Off campus, Miller works with nonprofit organization the Hidden Opponent to break down the stigma of student-athlete mental health. On campus, Miller attends the SWAB’s general meetings to speak on behalf of Pepperdine athletes, works with the Pepperdine Counseling Center to raise awareness and utilizes counseling herself, she said.
“Between freshman year through COVID, I maybe had one person ask me if I saw a counselor or if I needed to see anybody,” Miller said. “This year, being back on campus — probably because I’m more outspoken about it — I’ve had probably a dozen student-athletes and friends be like, ‘How can I do this too? How can I get in touch with it?’ I now see how well it works for people.”
Horton said free counseling and the Student Care Team are resources she hopes students take advantage of on campus. There are many other people for students to reach out to as well, Horton said.
“This is what I say to the ones who are nervous to go to the Counseling Center,” Horton said. “If you’re not ready to do that yet, but you need some support — do you want to see a chaplain? Do you want to see a resilience coach?

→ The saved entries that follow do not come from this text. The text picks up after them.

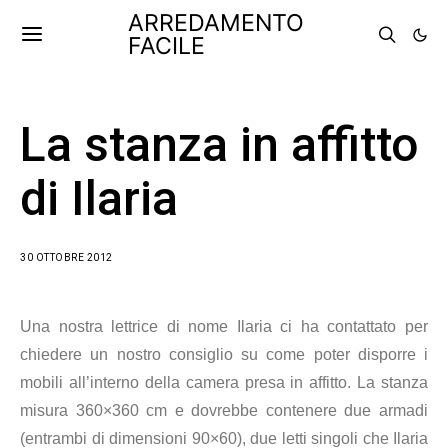
ARREDAMENTO
FACILE
La stanza in affitto
di Ilaria
30 OTTOBRE 2012
Una nostra lettrice di nome Ilaria ci ha contattato per
chiedere un nostro consiglio su come poter disporre i
mobili all’interno della camera presa in affitto. La stanza
misura 360×360 cm e dovrebbe contenere due armadi
(entrambi di dimensioni 90×60), due letti singoli che Ilaria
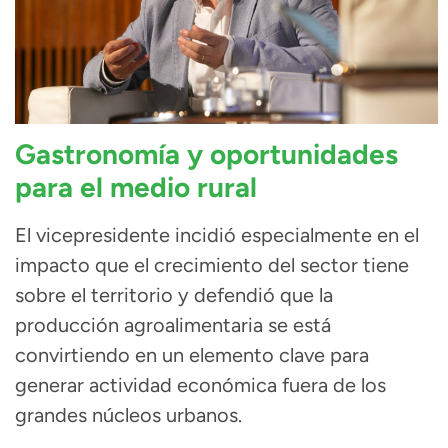
Gastronomía y oportunidades
para el medio rural
El vicepresidente incidió especialmente en el
impacto que el crecimiento del sector tiene
sobre el territorio y defendió que la
producción agroalimentaria se está
convirtiendo en un elemento clave para
generar actividad económica fuera de los
grandes núcleos urbanos.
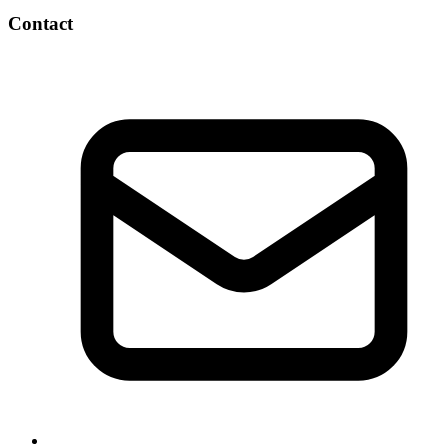
Contact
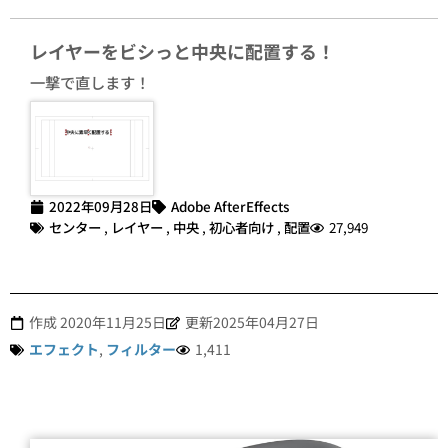
レイヤーをビシっと中央に配置する！
一撃で直します！
2022年09月28日
Adobe AfterEffects
センター
,
レイヤー
,
中央
,
初心者向け
,
配置
27,949
作成
2020年11月25日
更新2025年04月27日
エフェクト
,
フィルター
1,411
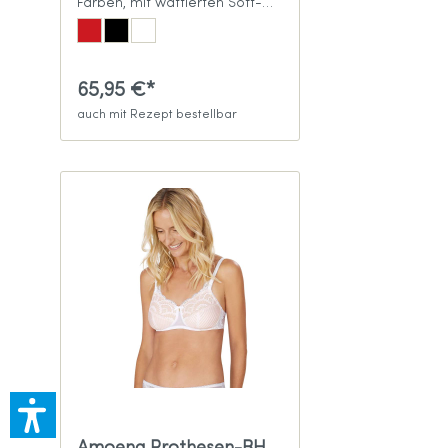
Farben, mit wattierten Soft-
Cups
65,95 €*
auch mit Rezept bestellbar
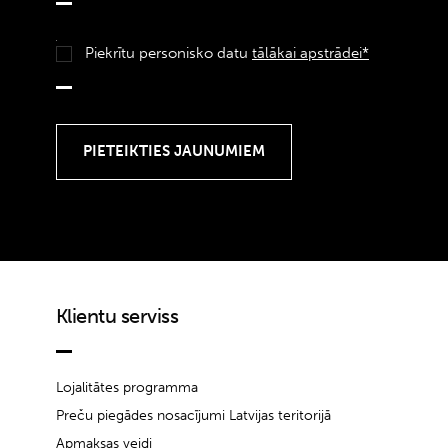
Piekrītu personisko datu
tālākai apstrādei*
Klientu serviss
Lojalitātes programma
Preču piegādes nosacījumi Latvijas teritorijā
Apmaksas veidi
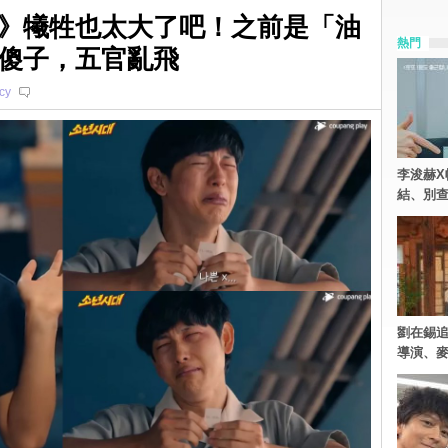
》犧牲也太大了吧！之前是「油
熱門
傻子，五官亂飛
cy
李浚赫X
結、別
劉在錫追
導演、麥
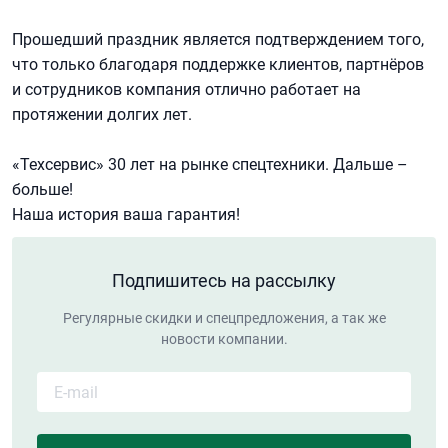
Прошедший праздник является подтверждением того,
что только благодаря поддержке клиентов, партнёров
и сотрудников компания отлично работает на
протяжении долгих лет.
«Техсервис» 30 лет на рынке спецтехники. Дальше –
больше!
Наша история ваша гарантия!
Подпишитесь на рассылку
Регулярные скидки и спецпредложения, а так же
новости компании.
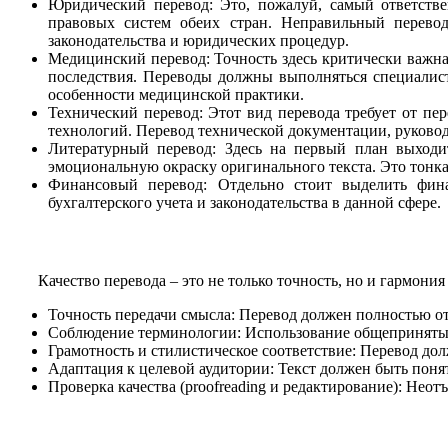
Юридический перевод: Это, пожалуй, самый ответстве
правовых систем обеих стран. Неправильный перево
законодательства и юридических процедур.
Медицинский перевод: Точность здесь критически важн
последствия. Переводы должны выполняться специалис
особенности медицинской практики.
Технический перевод: Этот вид перевода требует от п
технологий. Перевод технической документации, руковод
Литературный перевод: Здесь на первый план выходит
эмоциональную окраску оригинального текста. Это тонка
Финансовый перевод: Отдельно стоит выделить фин
бухгалтерского учета и законодательства в данной сфере.
Качество перевода – это не только точность, но и гармони
Точность передачи смысла: Перевод должен полностью от
Соблюдение терминологии: Использование общепринятых
Грамотность и стилистическое соответствие: Перевод до
Адаптация к целевой аудитории: Текст должен быть понят
Проверка качества (proofreading и редактирование): Нео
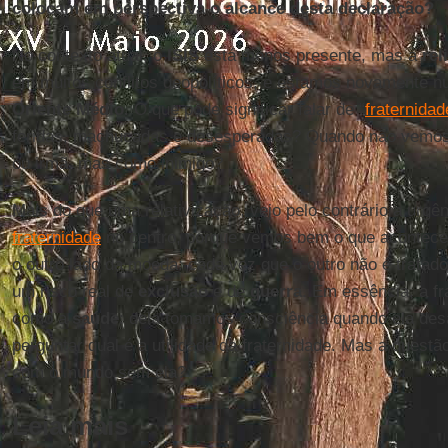
colocam em perspectiva o alcance desta declaração?
No contexto atual, o
ISIS
está menos presente, mas a
rel
em muitos conflitos geopolíticos, e estamos novamente n
Oriente Médio
. O que pode significar falar de “
fraternidad
feridas, machucadas e desesperadas? Quando não vemos
ou irmã, mas como inimigo?
Mais do que uma relativização, vejo pelo contrário a urgên
fraternidade
no centro, porque vemos bem o que acontece 
o outro lado da moeda: cada vez que o outro não é tratad
um risco real de
exclusão
e de
guerra
. Em essência, a fr
como a
saúde
: dela tomamos consciência quando ela de
perguntar qual é a utilidade da fraternidade. Mas a questã
com o mundo sem ela?
Leia mais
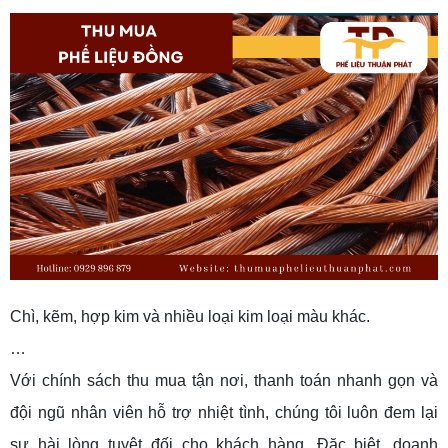
Chì, kẽm, hợp kim và nhiều loại kim loại màu khác.
…
Với chính sách thu mua tận nơi, thanh toán nhanh gọn và
đội ngũ nhân viên hỗ trợ nhiệt tình, chúng tôi luôn đem lại
sự hài lòng tuyệt đối cho khách hàng. Đặc biệt, doanh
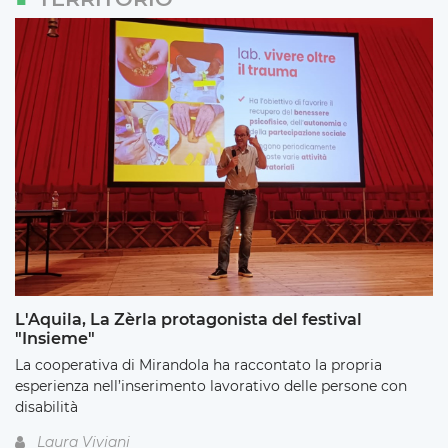
L'Aquila, La Zèrla protagonista del festival
"Insieme"
La cooperativa di Mirandola ha raccontato la propria
esperienza nell’inserimento lavorativo delle persone con
disabilità
Laura Viviani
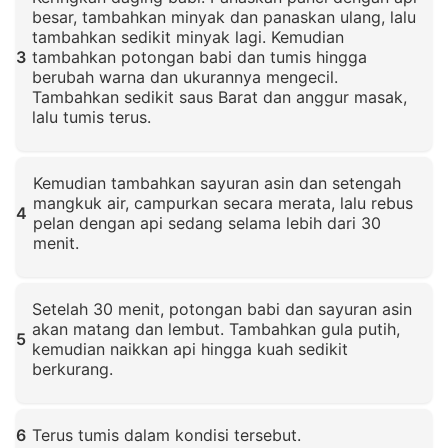
besar, tambahkan minyak dan panaskan ulang, lalu
tambahkan sedikit minyak lagi. Kemudian
3
tambahkan potongan babi dan tumis hingga
berubah warna dan ukurannya mengecil.
Tambahkan sedikit saus Barat dan anggur masak,
lalu tumis terus.
Klik untuk memperbesar
Kemudian tambahkan sayuran asin dan setengah
mangkuk air, campurkan secara merata, lalu rebus
4
pelan dengan api sedang selama lebih dari 30
menit.
Klik untuk memperbesar
Setelah 30 menit, potongan babi dan sayuran asin
akan matang dan lembut. Tambahkan gula putih,
5
kemudian naikkan api hingga kuah sedikit
berkurang.
Klik untuk memperbesar
6
Terus tumis dalam kondisi tersebut.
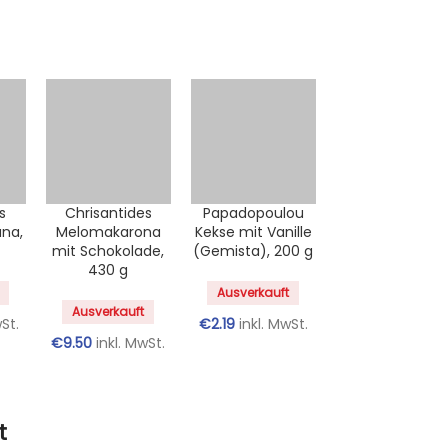
s
Chrisantides
Papadopoulou
na,
Melomakarona
Kekse mit Vanille
mit Schokolade,
(Gemista), 200 g
430 g
Ausverkauft
Ausverkauft
wSt.
€
2.19
inkl. MwSt.
€
9.50
inkl. MwSt.
t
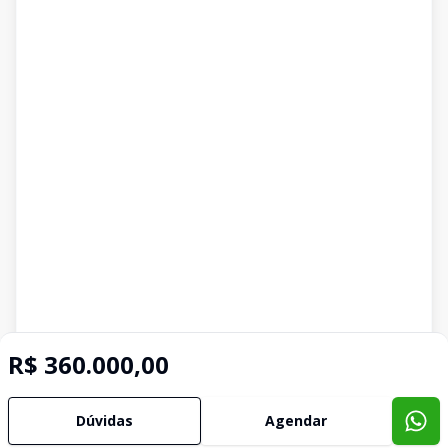
R$ 360.000,00
Dúvidas
Agendar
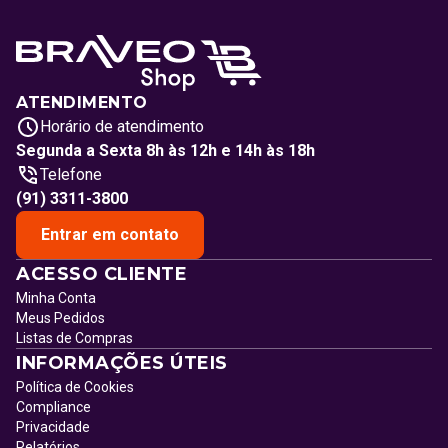
ATENDIMENTO
Horário de atendimento
Segunda a Sexta 8h às 12h e 14h às 18h
Telefone
(91) 3311-3800
Entrar em contato
ACESSO CLIENTE
Minha Conta
Meus Pedidos
Listas de Compras
INFORMAÇÕES ÚTEIS
Política de Cookies
Compliance
Privacidade
Relatórios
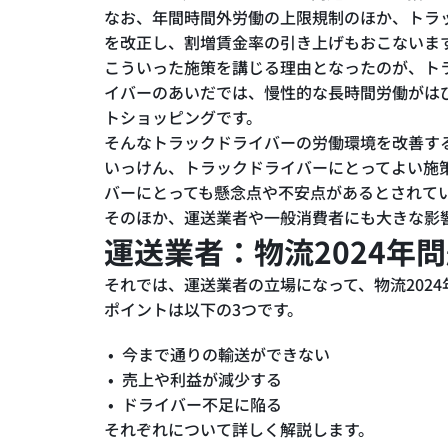
なお、年間時間外労働の上限規制のほか、トラ
を改正し、割増賃金率の引き上げもおこないま
こういった施策を講じる理由となったのが、ト
イバーのあいだでは、慢性的な長時間労働がは
トショッピングです。
そんなトラックドライバーの労働環境を改善す
いっけん、トラックドライバーにとってよい施
バーにとっても懸念点や不安点があるとされて
そのほか、運送業者や一般消費者にも大きな影
運送業者：物流2024年
それでは、運送業者の立場になって、物流202
ポイントは以下の3つです。
今まで通りの輸送ができない
売上や利益が減少する
ドライバー不足に陥る
それぞれについて詳しく解説します。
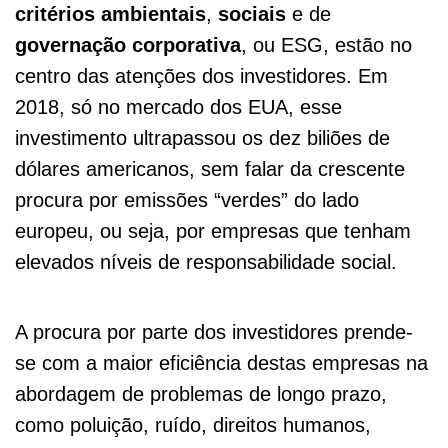
critérios ambientais
,
sociais
e de
governação corporativa
, ou ESG, estão no
centro das atenções dos investidores. Em
2018, só no mercado dos EUA, esse
investimento ultrapassou os dez biliões de
dólares americanos, sem falar da crescente
procura por emissões “verdes” do lado
europeu, ou seja, por empresas que tenham
elevados níveis de responsabilidade social.
A procura por parte dos investidores prende-
se com a maior eficiência destas empresas na
abordagem de problemas de longo prazo,
como poluição, ruído, direitos humanos,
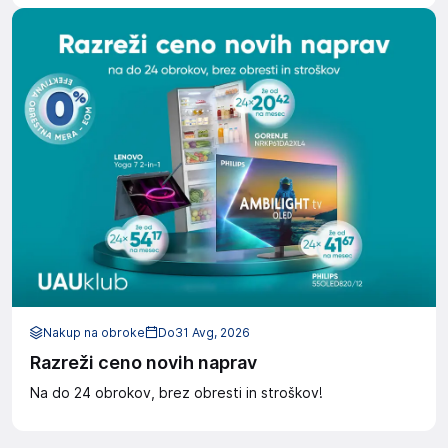
Nakup na obroke
Do
31 Avg, 2026
Razreži ceno novih naprav
Na do 24 obrokov, brez obresti in stroškov!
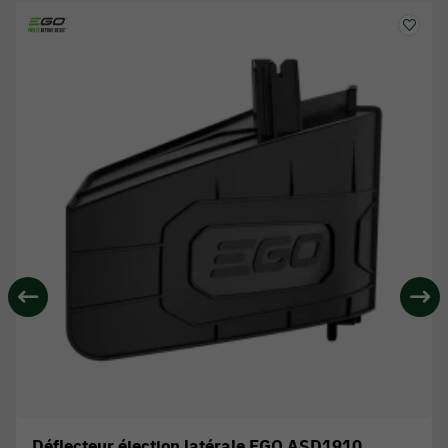
Déflecteur éjection latérale EGO ASD1910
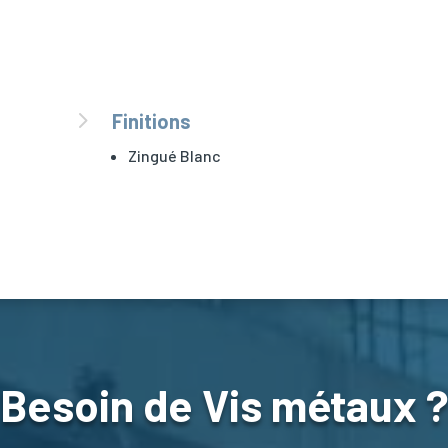
5
Finitions
Zingué Blanc
Besoin de Vis métaux 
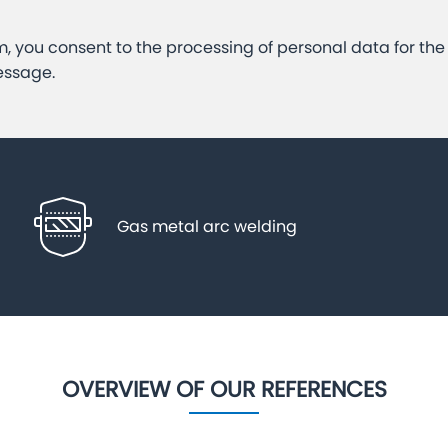
m, you consent to the processing of personal data for th
essage.
Gas metal arc welding
OVERVIEW OF OUR REFERENCES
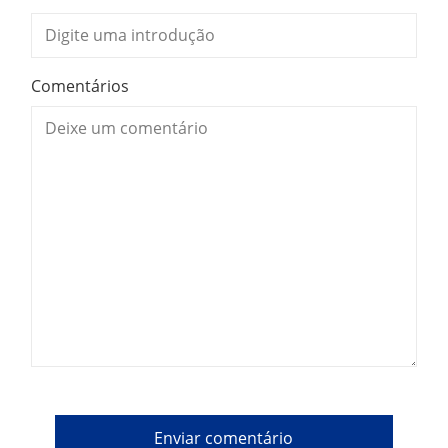
Comentários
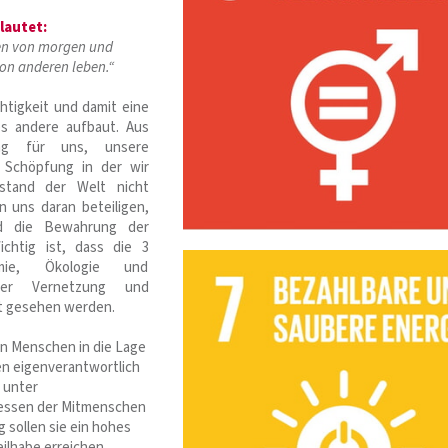
 lautet:
ten von morgen und
von anderen leben.“
chtigkeit und damit eine
es andere aufbaut. Aus
tung für uns, unsere
 Schöpfung in der wir
stand der Welt nicht
en uns daran beteiligen,
nd die Bewahrung der
chtig ist, dass die 3
omie, Ökologie und
ihrer Vernetzung und
t gesehen werden.
en Menschen in die Lage
en eigenverantwortlich
 unter
ressen der Mitmenschen
g sollen sie ein hohes
eilhabe erreichen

Want to talk to a mentor or have a conversation with your Resident Director?”
Odishoo said the ways Pepperdine’s resources propelled her mental health journey inspired her to help others when she moved to the Malibu campus for the first time in August.
Surrounding herself with people who support, encourage and validate her feelings — along with utilizing the Pepperdine Counseling Center — has been invaluable, Odishoo said.
“Being a part of SWAB on campus is probably the best decision I made regarding my mental health because it puts a strong focus on it in my life,” Odishoo said.
Speaking out about mental health struggles benefits not only the person opening up but also those listening, Odishoo said. Sharing healthy coping mechanisms, lending a shoulder to lean on and making resources — such as therapy — a normalized option can change someone’s future.